The differential amplification of the mitochondrial DNA over nuclear DNA was determined by real-time PCR using 10 ng of amplified DNA from the amplification reaction or 10 ng of the unamplified source nucleic acid. Single sequences in the mitochondrial DNA and in the nuclear DNA were used for this assessment.

Primers for Real-Time PCR System for Nuclear DNA

699sTGCTCCCTGTCCCATCTG(SEQ ID NO. 17)
699asAGACAGTATGCCTTTATTTCACCC(SEQ ID NO. 18)

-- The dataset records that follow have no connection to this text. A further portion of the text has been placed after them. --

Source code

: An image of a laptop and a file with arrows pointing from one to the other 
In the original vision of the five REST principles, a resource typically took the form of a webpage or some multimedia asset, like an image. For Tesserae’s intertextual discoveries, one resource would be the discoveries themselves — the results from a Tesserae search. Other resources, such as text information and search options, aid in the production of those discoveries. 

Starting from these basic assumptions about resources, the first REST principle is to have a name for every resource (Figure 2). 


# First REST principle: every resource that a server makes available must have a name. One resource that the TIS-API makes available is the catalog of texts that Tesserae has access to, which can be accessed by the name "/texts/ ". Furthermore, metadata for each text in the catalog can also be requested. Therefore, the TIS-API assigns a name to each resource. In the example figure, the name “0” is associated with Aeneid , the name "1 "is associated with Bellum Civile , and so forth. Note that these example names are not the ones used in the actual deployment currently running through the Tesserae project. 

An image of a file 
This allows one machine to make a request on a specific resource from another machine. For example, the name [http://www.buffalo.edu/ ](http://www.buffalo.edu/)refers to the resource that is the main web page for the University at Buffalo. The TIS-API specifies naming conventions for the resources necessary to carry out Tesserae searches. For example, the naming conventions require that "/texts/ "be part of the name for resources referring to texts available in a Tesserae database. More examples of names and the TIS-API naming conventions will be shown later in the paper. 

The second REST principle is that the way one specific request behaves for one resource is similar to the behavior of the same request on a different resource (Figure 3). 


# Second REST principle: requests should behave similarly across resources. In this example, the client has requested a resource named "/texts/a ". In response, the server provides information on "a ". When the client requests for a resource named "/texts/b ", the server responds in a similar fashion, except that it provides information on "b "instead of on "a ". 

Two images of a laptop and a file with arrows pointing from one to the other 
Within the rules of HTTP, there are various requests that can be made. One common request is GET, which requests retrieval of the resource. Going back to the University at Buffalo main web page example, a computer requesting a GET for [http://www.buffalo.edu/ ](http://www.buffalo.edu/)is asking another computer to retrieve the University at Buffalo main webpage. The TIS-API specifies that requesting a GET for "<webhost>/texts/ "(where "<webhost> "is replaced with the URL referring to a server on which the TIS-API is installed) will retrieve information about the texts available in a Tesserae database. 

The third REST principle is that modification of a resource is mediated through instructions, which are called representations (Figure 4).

Primers for Real-Time PCR System for Mitochondrial DNA

mt9s/665CTCTTGCTCAGCCTATATAC(SEQ ID NO. 19)
mt10as/665GTAGAAAATGTAGCCCATTAC(SEQ ID NO. 20)

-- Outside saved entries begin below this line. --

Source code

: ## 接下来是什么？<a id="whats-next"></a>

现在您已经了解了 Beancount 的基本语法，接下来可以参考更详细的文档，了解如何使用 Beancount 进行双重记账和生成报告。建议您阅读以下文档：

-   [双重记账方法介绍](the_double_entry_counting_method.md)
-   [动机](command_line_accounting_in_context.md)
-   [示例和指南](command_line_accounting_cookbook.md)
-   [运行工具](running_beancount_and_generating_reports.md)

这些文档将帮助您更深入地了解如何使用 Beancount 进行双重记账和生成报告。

The results are shown in FIG. 2. The Ct values between nuclear and mitochondrial specific markers are very similar if using gDNA (=nucleic acid sample) that contain both nuclear DNA and mitochondrial DNA. The Ct value of the mitochondrial marker is decreased by ˜4 cycles after having performed the mitochondrial specific RCA using 10 nt long mitochondrial DNA specific primers. In contrast, the Ct value of the nuclear marker is increased by ˜4 cycles after the mitochondrial specific RCA. In contrast, the results obtained with 14 nt long primers did not result in a highly specific amplification of mitochondrial DNA: Both, the Ct values of nuclear and mitochondrial specific markers increased. This indicated that an amplification of a non-specific DNA has occurred. It has been described in the art that non-specific DNA can be generated in the presence of primers by forming large artificial DNA molecules starting from intermolecular primer aggregates. In addition, a lower yield was observed with 14 nt Primers as compared to 10 nt long primers (see FIG. 1). This indicates that the DNA polymerase prefers to build an elongation complex with the shorter primers rather than with the longer primers.

It is understood that the disclosed invention is not limited to the particular methodology, protocols, and reagents described as these may vary. It is also to be understood that the terminology used herein is for the purpose of describing particular embodiments only, and is not intended to limit the scope of the present invention which will be limited only by the appended claims.

It must be noted that as used herein and in the appended claims, the singular forms “a”, “an”, and “the” include plural reference unless the context clearly dictates otherwise. Thus, for example, reference to “a host cell” includes a plurality of such host cells, reference to “the antibody” is a reference to one or more antibodies and equivalents thereof known to those skilled in the art, and so forth.

Unless defined otherwise, all technical and scientific terms used herein have the same meanings as commonly understood by one of skill in the art to which the disclosed invention belongs. Although any methods and materials similar or equivalent to those described herein can be used in the practice or testing of the present invention, the preferred methods, devices, and materials are as described. Publications cited herein and the material for which they are cited are specifically incorporated by reference. Nothing herein is to be construed as an admission that the invention is not entitled to antedate such disclosure by virtue of prior invention.

Those skilled in the art will recognize, or be able to ascertain using no more than routine experimentation, many equivalents to the specific embodiments of the invention described herein. Such equivalents are intended to be encompassed by the following claims.